Work to complete: Select each line in the material below that contains the string "Barrio". Case must match.

Stored data:
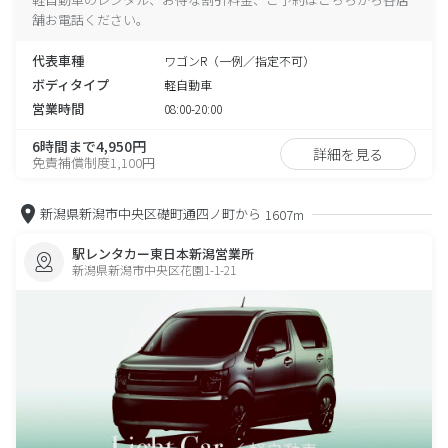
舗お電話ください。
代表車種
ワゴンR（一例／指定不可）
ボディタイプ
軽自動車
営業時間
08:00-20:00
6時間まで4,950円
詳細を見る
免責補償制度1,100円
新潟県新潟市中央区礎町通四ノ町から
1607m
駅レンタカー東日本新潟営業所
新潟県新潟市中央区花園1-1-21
---
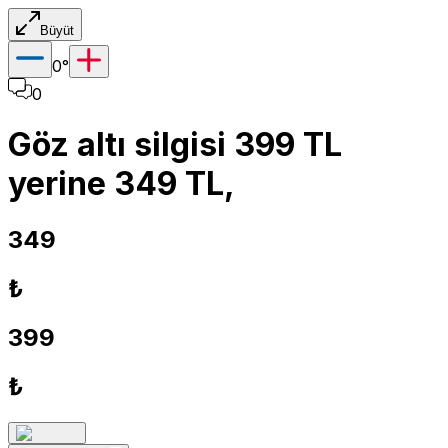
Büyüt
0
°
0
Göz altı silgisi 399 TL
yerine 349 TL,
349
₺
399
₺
--
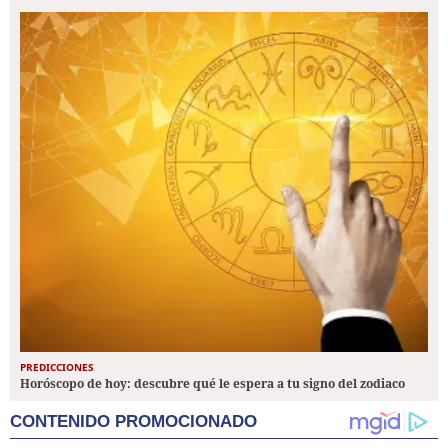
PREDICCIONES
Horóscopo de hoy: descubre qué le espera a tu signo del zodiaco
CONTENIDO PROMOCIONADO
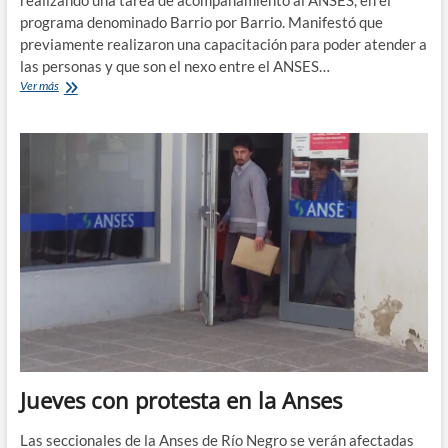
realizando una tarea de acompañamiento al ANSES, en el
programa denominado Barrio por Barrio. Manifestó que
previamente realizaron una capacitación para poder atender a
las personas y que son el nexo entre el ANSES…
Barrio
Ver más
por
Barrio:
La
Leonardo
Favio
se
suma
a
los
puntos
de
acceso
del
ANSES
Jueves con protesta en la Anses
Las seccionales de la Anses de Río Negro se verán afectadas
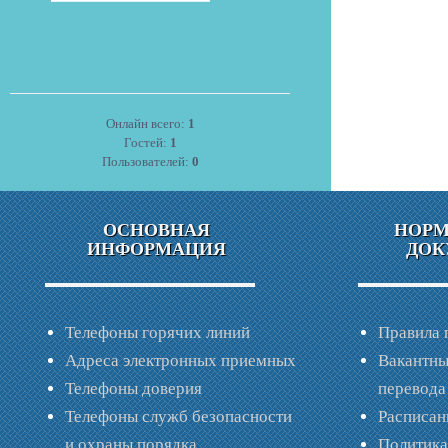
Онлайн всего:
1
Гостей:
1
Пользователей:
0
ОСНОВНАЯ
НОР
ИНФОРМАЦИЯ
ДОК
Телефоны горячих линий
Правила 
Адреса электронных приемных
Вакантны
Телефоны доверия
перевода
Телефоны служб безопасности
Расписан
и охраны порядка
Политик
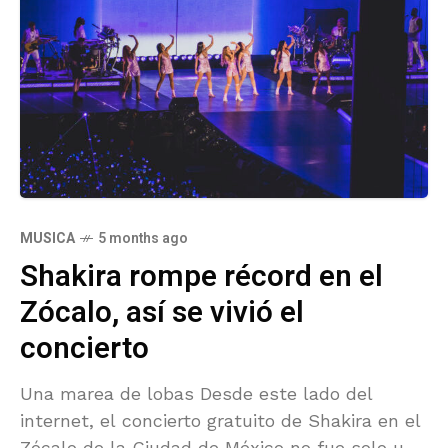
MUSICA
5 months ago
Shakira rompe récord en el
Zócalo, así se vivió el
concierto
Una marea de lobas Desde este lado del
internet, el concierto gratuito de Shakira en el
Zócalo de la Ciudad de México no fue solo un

Result of the task:
programa denominado Barrio por Barrio. Manifestó que
Barrio
Barrio:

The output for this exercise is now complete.